Bill opened his mouth and pointed with his finger at the gaps in his yellow teeth.
“I lost five teeth in there,” he said. “They just fell out. When you get down to it, the Max is a form of psychological torture. You know why you’re in there, but not what you can do to get out again. And that’s not the worst of it. You fuck up badly enough, and they send you to the ‘chair.’”
That I knew about. The “chair” was a restraining device used on those who managed to push the guards too far. Four or five guards wearing full body armor and carrying shields and Mace would storm a prisoner’s cell to perform the “extraction.” He would be Maced, pushed to the floor or onto his bed, then handcuffed. The cuffs would then be connected to leg irons and his clothes cut from his body, and then the prisoner would be carried, naked and screaming, to an observation room and there bound to a chair with straps where he would be left for hours in the cold. Incredibly, the prison authorities argued that the chair wasn’t used for punishment but only as a means of controlling inmates who were a threat to themselves or others.
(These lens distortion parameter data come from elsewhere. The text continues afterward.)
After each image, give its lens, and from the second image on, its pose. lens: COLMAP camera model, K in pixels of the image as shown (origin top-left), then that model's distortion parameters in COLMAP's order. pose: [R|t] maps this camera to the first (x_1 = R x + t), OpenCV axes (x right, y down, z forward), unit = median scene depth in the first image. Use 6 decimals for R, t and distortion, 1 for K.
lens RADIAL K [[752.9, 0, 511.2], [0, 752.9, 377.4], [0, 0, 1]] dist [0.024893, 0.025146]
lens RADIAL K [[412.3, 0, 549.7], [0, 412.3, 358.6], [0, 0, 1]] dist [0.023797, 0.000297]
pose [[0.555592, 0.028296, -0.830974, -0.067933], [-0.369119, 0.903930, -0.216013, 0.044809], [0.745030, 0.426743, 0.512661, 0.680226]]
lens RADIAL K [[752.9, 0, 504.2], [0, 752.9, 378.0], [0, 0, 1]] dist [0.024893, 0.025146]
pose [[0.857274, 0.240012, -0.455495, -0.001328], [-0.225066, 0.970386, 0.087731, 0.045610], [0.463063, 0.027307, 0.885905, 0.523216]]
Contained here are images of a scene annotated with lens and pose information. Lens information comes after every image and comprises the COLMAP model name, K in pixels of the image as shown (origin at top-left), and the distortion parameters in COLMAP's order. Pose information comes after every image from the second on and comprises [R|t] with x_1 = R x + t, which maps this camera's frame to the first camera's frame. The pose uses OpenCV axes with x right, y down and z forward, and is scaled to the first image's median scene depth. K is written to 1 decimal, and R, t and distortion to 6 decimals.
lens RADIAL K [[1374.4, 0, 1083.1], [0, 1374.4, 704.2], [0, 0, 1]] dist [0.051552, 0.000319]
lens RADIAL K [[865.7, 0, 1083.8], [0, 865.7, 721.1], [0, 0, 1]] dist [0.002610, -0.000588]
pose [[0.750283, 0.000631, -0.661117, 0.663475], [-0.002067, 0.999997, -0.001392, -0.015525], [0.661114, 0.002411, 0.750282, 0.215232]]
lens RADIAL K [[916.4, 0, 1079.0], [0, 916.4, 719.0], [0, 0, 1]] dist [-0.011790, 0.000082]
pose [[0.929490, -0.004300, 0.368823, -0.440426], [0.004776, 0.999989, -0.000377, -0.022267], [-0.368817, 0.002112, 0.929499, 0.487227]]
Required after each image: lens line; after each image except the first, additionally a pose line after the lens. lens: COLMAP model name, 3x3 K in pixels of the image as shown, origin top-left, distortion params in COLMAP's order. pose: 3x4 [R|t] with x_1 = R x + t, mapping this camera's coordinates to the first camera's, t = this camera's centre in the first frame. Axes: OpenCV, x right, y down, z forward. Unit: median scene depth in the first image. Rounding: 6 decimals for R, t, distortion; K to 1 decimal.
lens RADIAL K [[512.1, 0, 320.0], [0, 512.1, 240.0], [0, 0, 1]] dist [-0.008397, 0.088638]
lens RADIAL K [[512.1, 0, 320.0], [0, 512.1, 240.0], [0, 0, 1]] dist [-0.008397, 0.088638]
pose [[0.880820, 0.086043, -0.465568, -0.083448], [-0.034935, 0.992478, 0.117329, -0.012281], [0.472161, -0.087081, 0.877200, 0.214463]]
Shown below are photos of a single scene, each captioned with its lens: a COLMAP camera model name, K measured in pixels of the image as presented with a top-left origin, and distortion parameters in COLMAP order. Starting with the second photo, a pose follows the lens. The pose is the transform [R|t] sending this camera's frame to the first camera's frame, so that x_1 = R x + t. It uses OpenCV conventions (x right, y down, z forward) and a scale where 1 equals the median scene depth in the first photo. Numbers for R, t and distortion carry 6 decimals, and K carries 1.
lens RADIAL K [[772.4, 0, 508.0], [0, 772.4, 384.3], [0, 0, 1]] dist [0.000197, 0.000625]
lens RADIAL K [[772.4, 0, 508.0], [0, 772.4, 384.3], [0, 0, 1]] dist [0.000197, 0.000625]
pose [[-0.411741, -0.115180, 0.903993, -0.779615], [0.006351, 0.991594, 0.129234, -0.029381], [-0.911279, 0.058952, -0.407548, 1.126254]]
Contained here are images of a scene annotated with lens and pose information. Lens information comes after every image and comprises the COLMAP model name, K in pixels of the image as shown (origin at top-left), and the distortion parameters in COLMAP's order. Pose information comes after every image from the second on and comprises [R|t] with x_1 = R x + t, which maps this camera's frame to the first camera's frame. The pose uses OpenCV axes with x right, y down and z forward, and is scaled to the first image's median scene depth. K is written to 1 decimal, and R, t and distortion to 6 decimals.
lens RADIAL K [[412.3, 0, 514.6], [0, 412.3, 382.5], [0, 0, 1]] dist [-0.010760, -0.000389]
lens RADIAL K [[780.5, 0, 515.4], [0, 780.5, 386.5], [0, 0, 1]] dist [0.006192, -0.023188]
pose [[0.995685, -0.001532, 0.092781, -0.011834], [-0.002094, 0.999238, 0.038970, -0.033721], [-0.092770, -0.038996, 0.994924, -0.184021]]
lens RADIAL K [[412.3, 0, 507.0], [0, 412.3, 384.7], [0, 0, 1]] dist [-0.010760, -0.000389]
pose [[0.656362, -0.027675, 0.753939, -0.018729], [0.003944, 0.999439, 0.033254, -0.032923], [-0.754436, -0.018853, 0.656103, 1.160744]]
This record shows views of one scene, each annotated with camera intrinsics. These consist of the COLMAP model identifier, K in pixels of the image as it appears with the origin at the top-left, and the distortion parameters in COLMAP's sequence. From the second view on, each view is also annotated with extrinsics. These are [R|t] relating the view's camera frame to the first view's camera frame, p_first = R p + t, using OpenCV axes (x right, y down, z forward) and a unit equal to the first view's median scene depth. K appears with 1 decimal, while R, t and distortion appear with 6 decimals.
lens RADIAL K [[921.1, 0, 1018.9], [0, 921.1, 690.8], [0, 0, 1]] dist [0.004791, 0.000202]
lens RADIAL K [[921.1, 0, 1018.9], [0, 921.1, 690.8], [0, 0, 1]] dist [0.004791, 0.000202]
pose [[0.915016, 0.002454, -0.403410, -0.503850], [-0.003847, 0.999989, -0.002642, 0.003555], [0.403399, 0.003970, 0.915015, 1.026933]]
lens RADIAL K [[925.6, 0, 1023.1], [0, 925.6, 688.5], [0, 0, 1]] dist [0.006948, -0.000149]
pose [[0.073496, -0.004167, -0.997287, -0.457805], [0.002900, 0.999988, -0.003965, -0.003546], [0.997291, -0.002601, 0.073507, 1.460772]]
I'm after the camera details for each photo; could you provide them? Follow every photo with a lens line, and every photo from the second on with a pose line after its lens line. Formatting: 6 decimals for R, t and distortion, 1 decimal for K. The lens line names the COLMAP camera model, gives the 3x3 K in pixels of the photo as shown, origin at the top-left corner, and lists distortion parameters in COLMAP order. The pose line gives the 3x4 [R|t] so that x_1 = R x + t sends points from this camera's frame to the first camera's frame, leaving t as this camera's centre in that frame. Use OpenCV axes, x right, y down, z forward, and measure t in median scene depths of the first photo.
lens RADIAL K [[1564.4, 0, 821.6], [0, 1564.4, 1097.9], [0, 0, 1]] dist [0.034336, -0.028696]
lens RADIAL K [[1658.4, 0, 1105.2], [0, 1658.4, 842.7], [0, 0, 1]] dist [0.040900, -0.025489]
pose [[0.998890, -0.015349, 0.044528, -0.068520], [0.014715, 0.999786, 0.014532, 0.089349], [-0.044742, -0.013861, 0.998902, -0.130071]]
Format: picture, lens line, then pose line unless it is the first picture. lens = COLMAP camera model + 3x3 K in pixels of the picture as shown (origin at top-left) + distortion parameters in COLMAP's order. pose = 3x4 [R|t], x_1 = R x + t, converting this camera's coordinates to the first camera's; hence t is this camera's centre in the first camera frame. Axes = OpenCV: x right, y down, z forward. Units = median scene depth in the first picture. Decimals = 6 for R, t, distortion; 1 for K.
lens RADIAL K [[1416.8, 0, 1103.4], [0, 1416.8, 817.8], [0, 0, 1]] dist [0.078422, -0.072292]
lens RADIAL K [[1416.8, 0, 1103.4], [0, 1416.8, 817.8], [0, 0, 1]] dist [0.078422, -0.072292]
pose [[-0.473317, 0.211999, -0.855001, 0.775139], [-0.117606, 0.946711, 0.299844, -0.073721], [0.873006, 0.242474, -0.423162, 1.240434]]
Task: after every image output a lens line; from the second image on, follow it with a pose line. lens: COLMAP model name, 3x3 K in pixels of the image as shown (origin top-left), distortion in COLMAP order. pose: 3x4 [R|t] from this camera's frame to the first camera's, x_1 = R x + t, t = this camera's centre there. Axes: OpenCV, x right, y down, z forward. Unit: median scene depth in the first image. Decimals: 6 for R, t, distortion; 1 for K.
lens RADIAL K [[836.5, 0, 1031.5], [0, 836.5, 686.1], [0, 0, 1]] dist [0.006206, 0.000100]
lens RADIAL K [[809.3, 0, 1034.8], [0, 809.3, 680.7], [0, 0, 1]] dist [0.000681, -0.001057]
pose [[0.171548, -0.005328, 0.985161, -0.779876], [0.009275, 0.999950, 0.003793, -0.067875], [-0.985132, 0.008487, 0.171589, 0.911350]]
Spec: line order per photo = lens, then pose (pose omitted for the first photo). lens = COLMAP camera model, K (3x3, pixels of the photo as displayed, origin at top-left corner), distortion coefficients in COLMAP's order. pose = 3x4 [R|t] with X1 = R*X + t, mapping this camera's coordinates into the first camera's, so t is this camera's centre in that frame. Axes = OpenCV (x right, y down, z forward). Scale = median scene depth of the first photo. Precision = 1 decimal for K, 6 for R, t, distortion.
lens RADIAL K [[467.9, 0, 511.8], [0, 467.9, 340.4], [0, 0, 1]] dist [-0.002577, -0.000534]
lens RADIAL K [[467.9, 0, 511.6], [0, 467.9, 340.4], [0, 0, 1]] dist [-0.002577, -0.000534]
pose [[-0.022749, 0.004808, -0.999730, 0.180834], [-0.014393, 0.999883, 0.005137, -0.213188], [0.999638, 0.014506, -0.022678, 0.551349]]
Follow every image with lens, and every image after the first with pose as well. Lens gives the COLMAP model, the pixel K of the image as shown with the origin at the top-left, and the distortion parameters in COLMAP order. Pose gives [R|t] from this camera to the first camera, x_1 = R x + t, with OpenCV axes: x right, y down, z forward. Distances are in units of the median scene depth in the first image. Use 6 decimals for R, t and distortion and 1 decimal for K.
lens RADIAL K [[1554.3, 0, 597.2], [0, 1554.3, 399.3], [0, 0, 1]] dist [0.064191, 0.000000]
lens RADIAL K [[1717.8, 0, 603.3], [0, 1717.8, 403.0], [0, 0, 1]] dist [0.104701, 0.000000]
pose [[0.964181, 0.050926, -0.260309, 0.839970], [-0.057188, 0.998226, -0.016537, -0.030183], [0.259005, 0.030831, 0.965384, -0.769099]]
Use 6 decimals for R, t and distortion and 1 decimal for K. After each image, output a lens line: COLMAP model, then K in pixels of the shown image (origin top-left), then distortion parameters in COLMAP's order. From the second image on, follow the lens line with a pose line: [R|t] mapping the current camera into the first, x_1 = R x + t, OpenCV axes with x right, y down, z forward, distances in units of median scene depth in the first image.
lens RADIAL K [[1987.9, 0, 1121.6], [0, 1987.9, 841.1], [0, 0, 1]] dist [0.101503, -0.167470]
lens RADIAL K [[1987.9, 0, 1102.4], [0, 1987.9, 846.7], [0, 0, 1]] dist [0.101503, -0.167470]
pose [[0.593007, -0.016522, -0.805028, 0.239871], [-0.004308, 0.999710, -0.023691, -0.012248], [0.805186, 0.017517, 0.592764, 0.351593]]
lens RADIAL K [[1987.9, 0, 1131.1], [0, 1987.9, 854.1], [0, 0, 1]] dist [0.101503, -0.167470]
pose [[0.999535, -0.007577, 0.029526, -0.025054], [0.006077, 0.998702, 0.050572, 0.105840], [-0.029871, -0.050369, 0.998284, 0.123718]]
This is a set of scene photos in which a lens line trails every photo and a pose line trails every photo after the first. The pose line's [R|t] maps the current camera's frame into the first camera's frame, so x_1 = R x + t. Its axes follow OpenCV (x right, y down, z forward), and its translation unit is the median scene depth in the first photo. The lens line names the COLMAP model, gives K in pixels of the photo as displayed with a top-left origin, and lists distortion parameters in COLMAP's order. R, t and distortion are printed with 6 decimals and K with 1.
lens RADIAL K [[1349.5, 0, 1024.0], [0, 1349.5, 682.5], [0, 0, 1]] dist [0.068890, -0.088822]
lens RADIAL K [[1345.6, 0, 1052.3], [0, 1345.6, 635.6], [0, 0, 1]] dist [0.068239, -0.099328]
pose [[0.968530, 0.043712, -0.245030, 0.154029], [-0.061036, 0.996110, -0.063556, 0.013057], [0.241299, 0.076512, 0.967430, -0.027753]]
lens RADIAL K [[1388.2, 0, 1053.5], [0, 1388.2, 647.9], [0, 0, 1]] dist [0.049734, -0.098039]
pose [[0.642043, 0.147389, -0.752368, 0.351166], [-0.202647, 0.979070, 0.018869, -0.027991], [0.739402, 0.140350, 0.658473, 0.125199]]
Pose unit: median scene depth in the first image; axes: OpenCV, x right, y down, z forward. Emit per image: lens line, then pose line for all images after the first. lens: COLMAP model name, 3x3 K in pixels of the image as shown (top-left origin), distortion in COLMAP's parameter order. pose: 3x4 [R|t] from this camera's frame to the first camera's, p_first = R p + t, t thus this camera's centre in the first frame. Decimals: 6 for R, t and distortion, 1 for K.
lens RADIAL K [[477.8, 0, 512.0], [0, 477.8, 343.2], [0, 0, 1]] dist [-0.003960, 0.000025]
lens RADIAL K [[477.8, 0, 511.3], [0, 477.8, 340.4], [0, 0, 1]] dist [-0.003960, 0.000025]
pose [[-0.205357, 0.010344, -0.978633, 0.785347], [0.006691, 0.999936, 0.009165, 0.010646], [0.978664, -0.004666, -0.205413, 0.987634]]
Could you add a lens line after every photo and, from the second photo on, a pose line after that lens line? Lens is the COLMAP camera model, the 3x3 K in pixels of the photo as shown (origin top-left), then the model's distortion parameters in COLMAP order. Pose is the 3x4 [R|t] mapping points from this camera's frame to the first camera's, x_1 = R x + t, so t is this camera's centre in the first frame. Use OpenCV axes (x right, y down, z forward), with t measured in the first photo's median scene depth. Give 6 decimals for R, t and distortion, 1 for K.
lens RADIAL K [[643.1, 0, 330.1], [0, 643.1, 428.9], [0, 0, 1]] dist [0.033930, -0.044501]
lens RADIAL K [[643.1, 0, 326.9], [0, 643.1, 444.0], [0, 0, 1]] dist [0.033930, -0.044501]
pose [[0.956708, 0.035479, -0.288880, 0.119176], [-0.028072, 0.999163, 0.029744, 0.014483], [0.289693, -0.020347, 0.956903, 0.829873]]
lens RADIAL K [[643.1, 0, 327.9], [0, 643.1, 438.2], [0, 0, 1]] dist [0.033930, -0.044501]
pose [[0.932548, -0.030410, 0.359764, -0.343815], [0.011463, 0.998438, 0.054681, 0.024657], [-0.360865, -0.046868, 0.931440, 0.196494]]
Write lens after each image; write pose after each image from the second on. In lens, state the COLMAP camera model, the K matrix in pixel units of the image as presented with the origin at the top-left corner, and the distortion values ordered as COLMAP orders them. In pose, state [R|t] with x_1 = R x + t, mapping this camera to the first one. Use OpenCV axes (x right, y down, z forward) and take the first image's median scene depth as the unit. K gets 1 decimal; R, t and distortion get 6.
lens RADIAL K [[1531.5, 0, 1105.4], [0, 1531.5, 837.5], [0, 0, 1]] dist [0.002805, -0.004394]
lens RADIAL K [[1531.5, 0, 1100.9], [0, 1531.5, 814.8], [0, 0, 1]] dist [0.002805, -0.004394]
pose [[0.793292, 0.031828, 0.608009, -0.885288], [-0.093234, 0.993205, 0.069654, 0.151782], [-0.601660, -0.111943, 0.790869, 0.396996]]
The Portland Phoenix had obtained a tape of an extraction, as all such operations were recorded by the prison, ostensibly to prove that the prisoners were not being mistreated. According to those who had seen it, it was hard to imagine how extractions and the chair qualified as anything other than state-sanctioned violence bordering on torture.
“They did it to me once,” said Bill, “after I coldcocked the cop. Never again. I kept my head down after that. That was no way to treat a man. They did it to Merrick, too, more than once, but they couldn’t break Frank. It was always the same reason, though. It never varied.”
“What do you mean?”
“ Merrick was always being punished for the same thing. There was a kid in there, name of Kellog, Andy Kellog. He was crazy, but it wasn’t his fault. Everybody knew it. He’d been fucked with as a child, and he never recovered. Spoke about birds all the time. Men like birds.”
I interrupted Bill.
“Wait a minute, this kid Kellog had been abused?”
“That’s right.”
“Sexually abused?”
“Uh-huh. I guess the men who did it wore masks or something. I recalled Kellog from his time in Thomaston. Some of the others in the Max did too, but nobody ever seemed to know for sure what had happened to him. All we knew was that he’d been taken by the ‘men like birds,’ and not once either. A couple of times, and that was after others had been at him already. What was left when they were done with him wasn’t worth a nickel curse. Kid was medicated to hell and back. Only man who seemed to get through to him was Merrick, and I got to tell you, that was a surprise to me. Merrick wasn’t no social worker. He was hard. But this kid, man, Merrick tried to look out for him. It wasn’t no faggot thing either. First man who said that to Merrick was also the last. Merrick near took his head off, tried to force it through the bars of his cell. Nearly succeeded, too, until the cops came and broke it up. Then Kellog got transferred to the Max for throwing shit at guards, and Merrick, he found a way to go there too.”